By Tom Donelson (Photo by David Martin Warr)

Boxing fans that have followed my writings for the past few years know that I love the cruiserweight division. Last week, Jean Marc Mormeck’s defeat of O’Neil Bell proved a point that I have made for years. The cruiserweight limit is one of boxing’s best and deepest divisions. Any fight in this division is an evenly matched affair between good fighters. This is not a case of mediocrity chasing mediocrity, but talented fighters competing with one another.

Mormeck and O’Neil Bell will likely face off in a third match to determine the best fighter at the weight, but below them are a lot of hungry tough fighters that are waiting their turn to face the winner. The problem of the cruiserweight division is not a lack of depth, but a lack of recognition. And this division is proof that boxing occasionally does get things right, like adding a weight class.

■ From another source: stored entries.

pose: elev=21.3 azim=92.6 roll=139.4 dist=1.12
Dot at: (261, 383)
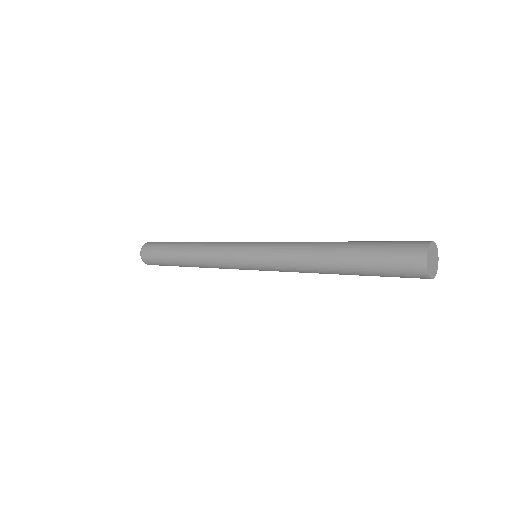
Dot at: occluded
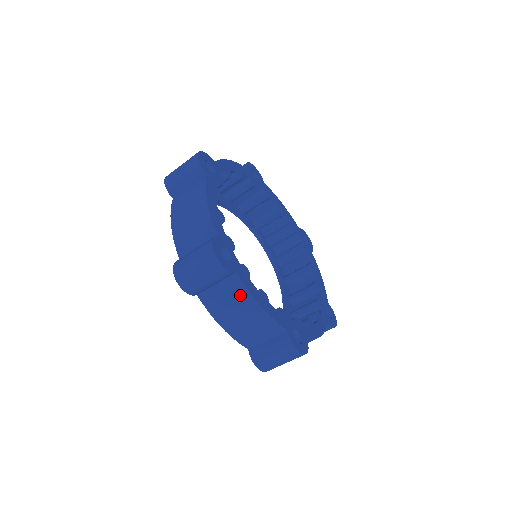
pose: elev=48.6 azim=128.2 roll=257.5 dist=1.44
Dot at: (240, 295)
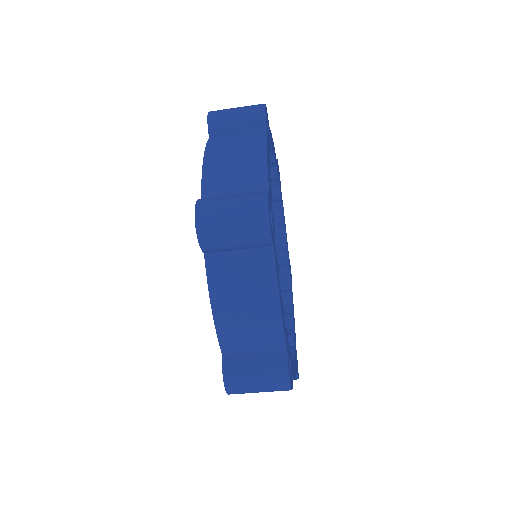
Dot at: occluded
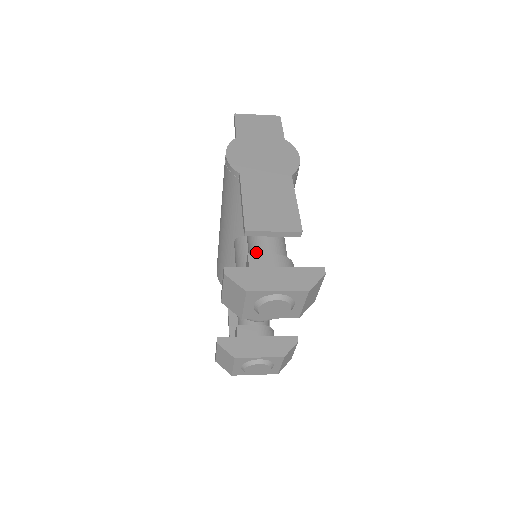
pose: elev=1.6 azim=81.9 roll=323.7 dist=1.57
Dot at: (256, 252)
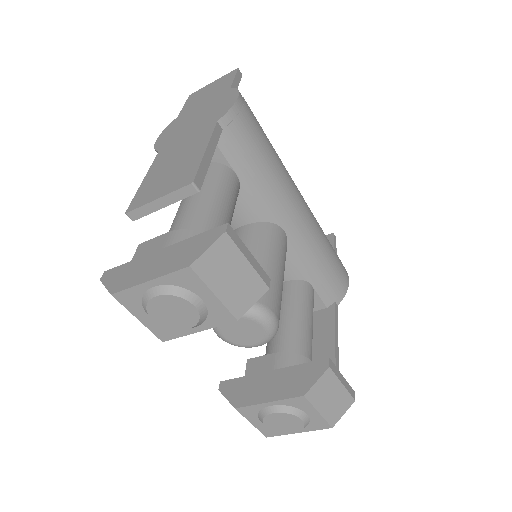
Dot at: occluded
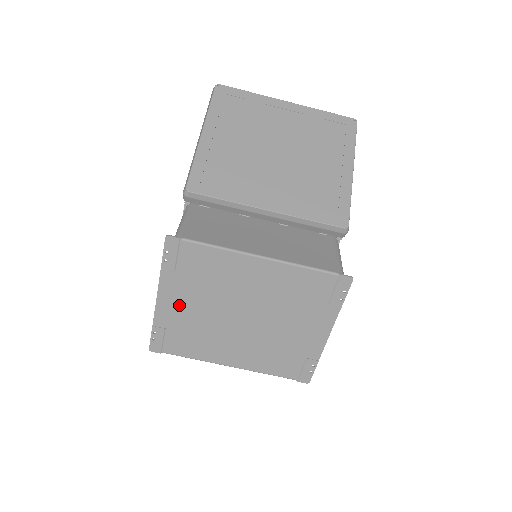
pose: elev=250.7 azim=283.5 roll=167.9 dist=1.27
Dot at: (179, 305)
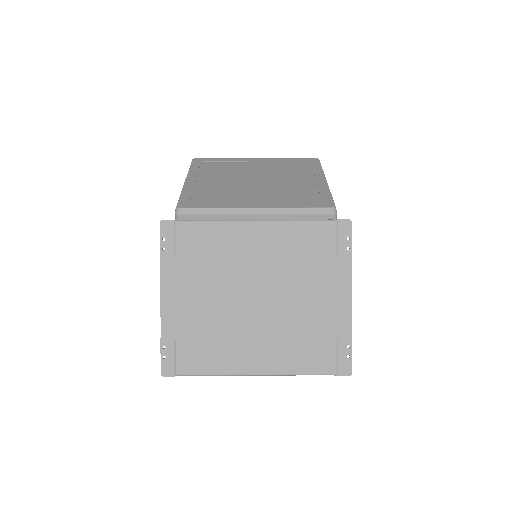
Dot at: (185, 301)
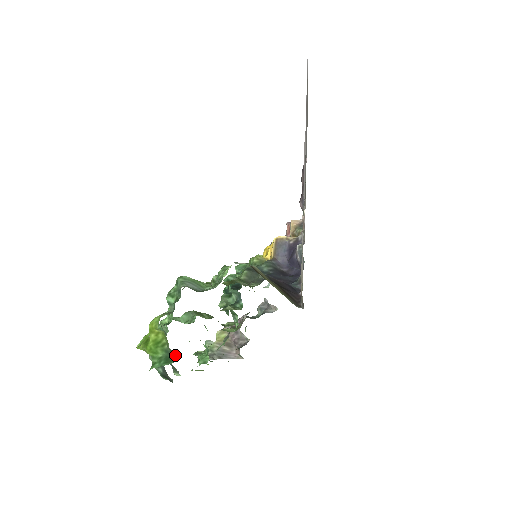
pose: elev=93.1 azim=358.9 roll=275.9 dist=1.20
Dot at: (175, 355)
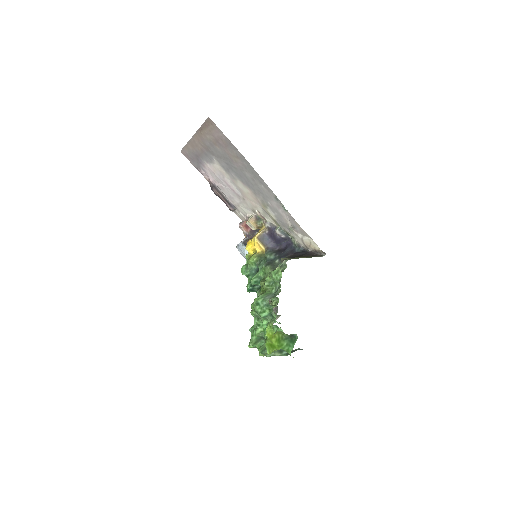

Every fighter ranked in the cruiserweight top ten is of championship caliber and unlike other divisions, there aren’t enough championship belts to pass around.

If nothing else, the cruiserweights proves another point that I’ve been making over the years; that an explosion of different and more diverse divisions is actually good for boxing. This is one area where most boxing pundits and historians disagree with me. If nothing else, the biggest complaints against boxing is that there are too many divisions. The way I look at it, the problem with boxing is not too many weight  divisions, but the presence of too many sanctioning bodies.

 

Take the cruiserweights for example. What boxing has figured out and many pundits or historians have not; athletes are bigger and stronger today than before. With modern training methods, big money and occasional use of steroids, athletes have grown in stature. The physical structure of a heavyweight just a generation ago is now a cruiserweight. Many of the cruiserweights today are just not strong enough or big enough to compete with the behemoths that populate the heavyweight division.

 

Chris Byrd is considered a small heavyweight at 210 pounds, but if he fought in the 60’s, 210 pounds would have been considered a big heavyweight. It is only logical that boxing recognizes the changes that have occurred and the cruiserweights have shown that a new division can produced excellent fighters and competitive matches as good as any era.

 

There are two factors to consider. First, boxing draws talent from the entire globe. In the middleweight division and beyond, European fighters are making impact and in weight division below 160-pounds, Asian and Latin American fighters compete with the best that America has to offer. The end of the cold war helped build entire classes of fighters that only two decades ago would have been fighting as amateurs for their communist masters. Now they box for high-end purses, and add to the depth of boxing worldwide.

The second factor is that multiple divisions have allowed for more sensible move in weight. Boxers are not forced to jump from lightweight to welterweight in a single leap, but can proceed gradually through the ranks – a few pounds at a time.

A fighter like Diego Corrales or Jose Castillo can move from junior lightweight to lightweight and then junior welterweight in small steps and produce some excellent fights along the way. And with boxing having the world at it’s disposal, the sport can populate any division with excellent fighters and each division has enough depth to produce great bouts.

The cruiserweights are not the only division with depth throughout the top ten. If you analyze the rankings of each respective weight class, there are numerous fighters in each division that are near or at, the A-level.